Work required: Copy every record exactly, and keep the pictures out.

====================

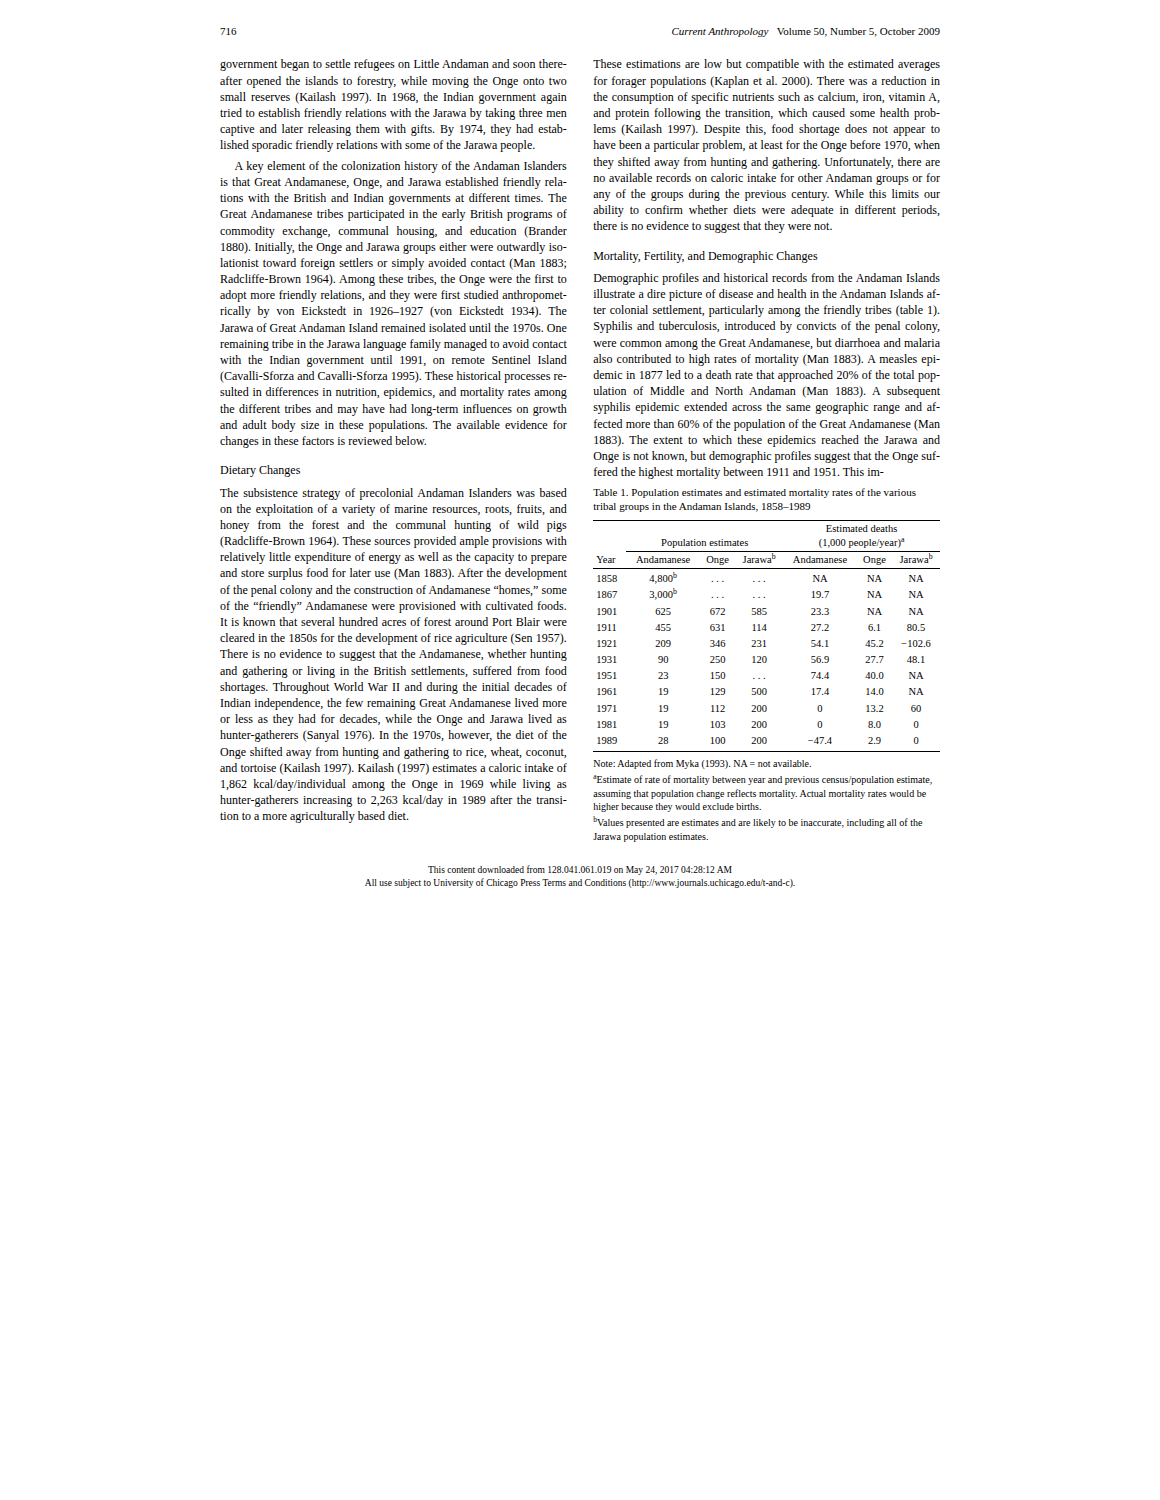716 Current Anthropology Volume 50, Number 5, October 2009
government began to settle refugees on Little Andaman and soon thereafter opened the islands to forestry, while moving the Onge onto two small reserves (Kailash 1997). In 1968, the Indian government again tried to establish friendly relations with the Jarawa by taking three men captive and later releasing them with gifts. By 1974, they had established sporadic friendly relations with some of the Jarawa people.
A key element of the colonization history of the Andaman Islanders is that Great Andamanese, Onge, and Jarawa established friendly relations with the British and Indian governments at different times. The Great Andamanese tribes participated in the early British programs of commodity exchange, communal housing, and education (Brander 1880). Initially, the Onge and Jarawa groups either were outwardly isolationist toward foreign settlers or simply avoided contact (Man 1883; Radcliffe-Brown 1964). Among these tribes, the Onge were the first to adopt more friendly relations, and they were first studied anthropometrically by von Eickstedt in 1926–1927 (von Eickstedt 1934). The Jarawa of Great Andaman Island remained isolated until the 1970s. One remaining tribe in the Jarawa language family managed to avoid contact with the Indian government until 1991, on remote Sentinel Island (Cavalli-Sforza and Cavalli-Sforza 1995). These historical processes resulted in differences in nutrition, epidemics, and mortality rates among the different tribes and may have had long-term influences on growth and adult body size in these populations. The available evidence for changes in these factors is reviewed below.
Dietary Changes
The subsistence strategy of precolonial Andaman Islanders was based on the exploitation of a variety of marine resources, roots, fruits, and honey from the forest and the communal hunting of wild pigs (Radcliffe-Brown 1964). These sources provided ample provisions with relatively little expenditure of energy as well as the capacity to prepare and store surplus food for later use (Man 1883). After the development of the penal colony and the construction of Andamanese “homes,” some of the “friendly” Andamanese were provisioned with cultivated foods. It is known that several hundred acres of forest around Port Blair were cleared in the 1850s for the development of rice agriculture (Sen 1957). There is no evidence to suggest that the Andamanese, whether hunting and gathering or living in the British settlements, suffered from food shortages. Throughout World War II and during the initial decades of Indian independence, the few remaining Great Andamanese lived more or less as they had for decades, while the Onge and Jarawa lived as hunter-gatherers (Sanyal 1976). In the 1970s, however, the diet of the Onge shifted away from hunting and gathering to rice, wheat, coconut, and tortoise (Kailash 1997). Kailash (1997) estimates a caloric intake of 1,862 kcal/day/individual among the Onge in 1969 while living as hunter-gatherers increasing to 2,263 kcal/day in 1989 after the transition to a more agriculturally based diet.
These estimations are low but compatible with the estimated averages for forager populations (Kaplan et al. 2000). There was a reduction in the consumption of specific nutrients such as calcium, iron, vitamin A, and protein following the transition, which caused some health problems (Kailash 1997). Despite this, food shortage does not appear to have been a particular problem, at least for the Onge before 1970, when they shifted away from hunting and gathering. Unfortunately, there are no available records on caloric intake for other Andaman groups or for any of the groups during the previous century. While this limits our ability to confirm whether diets were adequate in different periods, there is no evidence to suggest that they were not.
Mortality, Fertility, and Demographic Changes
Demographic profiles and historical records from the Andaman Islands illustrate a dire picture of disease and health in the Andaman Islands after colonial settlement, particularly among the friendly tribes (table 1). Syphilis and tuberculosis, introduced by convicts of the penal colony, were common among the Great Andamanese, but diarrhoea and malaria also contributed to high rates of mortality (Man 1883). A measles epidemic in 1877 led to a death rate that approached 20% of the total population of Middle and North Andaman (Man 1883). A subsequent syphilis epidemic extended across the same geographic range and affected more than 60% of the population of the Great Andamanese (Man 1883). The extent to which these epidemics reached the Jarawa and Onge is not known, but demographic profiles suggest that the Onge suffered the highest mortality between 1911 and 1951. This im-
Table 1. Population estimates and estimated mortality rates of the various tribal groups in the Andaman Islands, 1858–1989
| Year | Population estimates | Estimated deaths (1,000 people/year) a |
| --- | --- | --- |
| Andamanese | Onge | Jarawa b | Andamanese | Onge | Jarawa b |
| 1858 | 4,800 b | . . . | . . . | NA | NA | NA |
| 1867 | 3,000 b | . . . | . . . | 19.7 | NA | NA |
| 1901 | 625 | 672 | 585 | 23.3 | NA | NA |
| 1911 | 455 | 631 | 114 | 27.2 | 6.1 | 80.5 |
| 1921 | 209 | 346 | 231 | 54.1 | 45.2 | −102.6 |
| 1931 | 90 | 250 | 120 | 56.9 | 27.7 | 48.1 |
| 1951 | 23 | 150 | . . . | 74.4 | 40.0 | NA |
| 1961 | 19 | 129 | 500 | 17.4 | 14.0 | NA |
| 1971 | 19 | 112 | 200 | 0 | 13.2 | 60 |
| 1981 | 19 | 103 | 200 | 0 | 8.0 | 0 |
| 1989 | 28 | 100 | 200 | −47.4 | 2.9 | 0 |
Note: Adapted from Myka (1993). NA = not available.
aEstimate of rate of mortality between year and previous census/population estimate, assuming that population change reflects mortality. Actual mortality rates would be higher because they would exclude births.
bValues presented are estimates and are likely to be inaccurate, including all of the Jarawa population estimates.
This content downloaded from 128.041.061.019 on May 24, 2017 04:28:12 AM
All use subject to University of Chicago Press Terms and Conditions (http://www.journals.uchicago.edu/t-and-c).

====================

Answer area:
716 Current Anthropology Volume 50, Number 5, October 2009
government began to settle refugees on Little Andaman and soon thereafter opened the islands to forestry, while moving the Onge onto two small reserves (Kailash 1997). In 1968, the Indian government again tried to establish friendly relations with the Jarawa by taking three men captive and later releasing them with gifts. By 1974, they had established sporadic friendly relations with some of the Jarawa people.
A key element of the colonization history of the Andaman Islanders is that Great Andamanese, Onge, and Jarawa established friendly relations with the British and Indian governments at different times. The Great Andamanese tribes participated in the early British programs of commodity exchange, communal housing, and education (Brander 1880). Initially, the Onge and Jarawa groups either were outwardly isolationist toward foreign settlers or simply avoided contact (Man 1883; Radcliffe-Brown 1964). Among these tribes, the Onge were the first to adopt more friendly relations, and they were first studied anthropometrically by von Eickstedt in 1926–1927 (von Eickstedt 1934). The Jarawa of Great Andaman Island remained isolated until the 1970s. One remaining tribe in the Jarawa language family managed to avoid contact with the Indian government until 1991, on remote Sentinel Island (Cavalli-Sforza and Cavalli-Sforza 1995). These historical processes resulted in differences in nutrition, epidemics, and mortality rates among the different tribes and may have had long-term influences on growth and adult body size in these populations. The available evidence for changes in these factors is reviewed below.
Dietary Changes
The subsistence strategy of precolonial Andaman Islanders was based on the exploitation of a variety of marine resources, roots, fruits, and honey from the forest and the communal hunting of wild pigs (Radcliffe-Brown 1964). These sources provided ample provisions with relatively little expenditure of energy as well as the capacity to prepare and store surplus food for later use (Man 1883). After the development of the penal colony and the construction of Andamanese “homes,” some of the “friendly” Andamanese were provisioned with cultivated foods. It is known that several hundred acres of forest around Port Blair were cleared in the 1850s for the development of rice agriculture (Sen 1957). There is no evidence to suggest that the Andamanese, whether hunting and gathering or living in the British settlements, suffered from food shortages. Throughout World War II and during the initial decades of Indian independence, the few remaining Great Andamanese lived more or less as they had for decades, while the Onge and Jarawa lived as hunter-gatherers (Sanyal 1976). In the 1970s, however, the diet of the Onge shifted away from hunting and gathering to rice, wheat, coconut, and tortoise (Kailash 1997). Kailash (1997) estimates a caloric intake of 1,862 kcal/day/individual among the Onge in 1969 while living as hunter-gatherers increasing to 2,263 kcal/day in 1989 after the transition to a more agriculturally based diet.
These estimations are low but compatible with the estimated averages for forager populations (Kaplan et al. 2000). There was a reduction in the consumption of specific nutrients such as calcium, iron, vitamin A, and protein following the transition, which caused some health problems (Kailash 1997). Despite this, food shortage does not appear to have been a particular problem, at least for the Onge before 1970, when they shifted away from hunting and gathering. Unfortunately, there are no available records on caloric intake for other Andaman groups or for any of the groups during the previous century. While this limits our ability to confirm whether diets were adequate in different periods, there is no evidence to suggest that they were not.
Mortality, Fertility, and Demographic Changes
Demographic profiles and historical records from the Andaman Islands illustrate a dire picture of disease and health in the Andaman Islands after colonial settlement, particularly among the friendly tribes (table 1). Syphilis and tuberculosis, introduced by convicts of the penal colony, were common among the Great Andamanese, but diarrhoea and malaria also contributed to high rates of mortality (Man 1883). A measles epidemic in 1877 led to a death rate that approached 20% of the total population of Middle and North Andaman (Man 1883). A subsequent syphilis epidemic extended across the same geographic range and affected more than 60% of the population of the Great Andamanese (Man 1883). The extent to which these epidemics reached the Jarawa and Onge is not known, but demographic profiles suggest that the Onge suffered the highest mortality between 1911 and 1951. This im-
Table 1. Population estimates and estimated mortality rates of the various tribal groups in the Andaman Islands, 1858–1989
| Year | Population estimates | Estimated deaths (1,000 people/year) a |
| --- | --- | --- |
| Andamanese | Onge | Jarawa b | Andamanese | Onge | Jarawa b |
| 1858 | 4,800 b | . . . | . . . | NA | NA | NA |
| 1867 | 3,000 b | . . . | . . . | 19.7 | NA | NA |
| 1901 | 625 | 672 | 585 | 23.3 | NA | NA |
| 1911 | 455 | 631 | 114 | 27.2 | 6.1 | 80.5 |
| 1921 | 209 | 346 | 231 | 54.1 | 45.2 | −102.6 |
| 1931 | 90 | 250 | 120 | 56.9 | 27.7 | 48.1 |
| 1951 | 23 | 150 | . . . | 74.4 | 40.0 | NA |
| 1961 | 19 | 129 | 500 | 17.4 | 14.0 | NA |
| 1971 | 19 | 112 | 200 | 0 | 13.2 | 60 |
| 1981 | 19 | 103 | 200 | 0 | 8.0 | 0 |
| 1989 | 28 | 100 | 200 | −47.4 | 2.9 | 0 |
Note: Adapted from Myka (1993). NA = not available.
aEstimate of rate of mortality between year and previous census/population estimate, assuming that population change reflects mortality. Actual mortality rates would be higher because they would exclude births.
bValues presented are estimates and are likely to be inaccurate, including all of the Jarawa population estimates.
This content downloaded from 128.041.061.019 on May 24, 2017 04:28:12 AM
All use subject to University of Chicago Press Terms and Conditions (http://www.journals.uchicago.edu/t-and-c).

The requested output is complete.